A. A client who has a sprained left ankle
B. A client who has an open traumatic brain injury and agonal breaths
C. A client who has sustained a partial amputation of the right leg
D. A client who is deceased
E. A client who has sustained a major burn to their upper torso and extremities
F. A client who has a fractured left fibula and tibia
C. A client who has sustained a partial amputation of the right leg
E. A client who has sustained a major burn to their upper torso and extremities
An unresponsive patient is admitted to the emergency department (ED) after falling through the ice while ice skating. Which assessment will the nurse obtain first?
A. Pulse
B. Heart rhythm
C. Breath sounds
D. Body temperature
A. Pulse
Rationale: The priority assessment in an unresponsive patient relates to CAB (circulation, airway, breathing) so a pulse check should be performed first. While assessing the pulse, the nurse should look for signs of breathing. The other data will also be collected rapidly but are not as essential as determining if there is a pulse.

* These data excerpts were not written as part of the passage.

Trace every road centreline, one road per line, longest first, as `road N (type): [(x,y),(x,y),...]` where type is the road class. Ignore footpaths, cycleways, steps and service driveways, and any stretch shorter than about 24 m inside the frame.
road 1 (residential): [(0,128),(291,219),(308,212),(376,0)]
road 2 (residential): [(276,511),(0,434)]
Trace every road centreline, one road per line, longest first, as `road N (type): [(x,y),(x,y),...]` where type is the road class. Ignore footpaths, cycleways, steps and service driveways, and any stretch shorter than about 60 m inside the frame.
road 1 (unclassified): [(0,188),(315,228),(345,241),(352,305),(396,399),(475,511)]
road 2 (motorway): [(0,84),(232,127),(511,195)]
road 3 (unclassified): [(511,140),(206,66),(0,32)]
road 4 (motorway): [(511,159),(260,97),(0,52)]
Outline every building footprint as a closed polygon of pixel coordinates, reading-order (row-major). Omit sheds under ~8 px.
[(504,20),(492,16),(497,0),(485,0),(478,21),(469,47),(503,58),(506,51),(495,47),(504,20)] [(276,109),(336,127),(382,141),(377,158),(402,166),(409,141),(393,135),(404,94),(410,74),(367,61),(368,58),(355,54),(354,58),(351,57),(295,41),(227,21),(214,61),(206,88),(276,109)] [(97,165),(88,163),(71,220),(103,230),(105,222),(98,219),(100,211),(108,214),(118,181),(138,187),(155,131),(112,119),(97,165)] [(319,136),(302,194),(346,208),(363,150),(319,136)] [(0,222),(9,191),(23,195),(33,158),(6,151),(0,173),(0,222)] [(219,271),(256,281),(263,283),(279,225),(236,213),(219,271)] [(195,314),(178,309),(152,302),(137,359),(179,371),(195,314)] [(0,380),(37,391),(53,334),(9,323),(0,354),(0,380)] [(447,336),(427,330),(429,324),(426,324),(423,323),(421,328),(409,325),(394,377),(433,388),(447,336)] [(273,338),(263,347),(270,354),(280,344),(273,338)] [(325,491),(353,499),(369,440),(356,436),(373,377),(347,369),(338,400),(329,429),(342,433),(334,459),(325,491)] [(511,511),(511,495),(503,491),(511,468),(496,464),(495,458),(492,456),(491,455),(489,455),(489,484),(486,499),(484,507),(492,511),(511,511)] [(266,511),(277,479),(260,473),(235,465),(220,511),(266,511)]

On admission to the burn unit, a patient with an approximate 25% total body surface area (TBSA) burn has the following initial laboratory results: Hct 58%, Hgb 18.2 mg/dL (172 g/L), serum K+ 4.9 mEq/L (4.8 mmol/L), and serum Na+ 135 mEq/L (135 mmol/L). Which prescribed action would be the nurse’s priority?
A. Monitoring urine output
B. Scheduling additional laboratory tests
C. Increasing the rate of the ordered IV solution.
D. Typing and crossmatching for a blood transfusion
C. Increasing the rate of the ordered IV solution.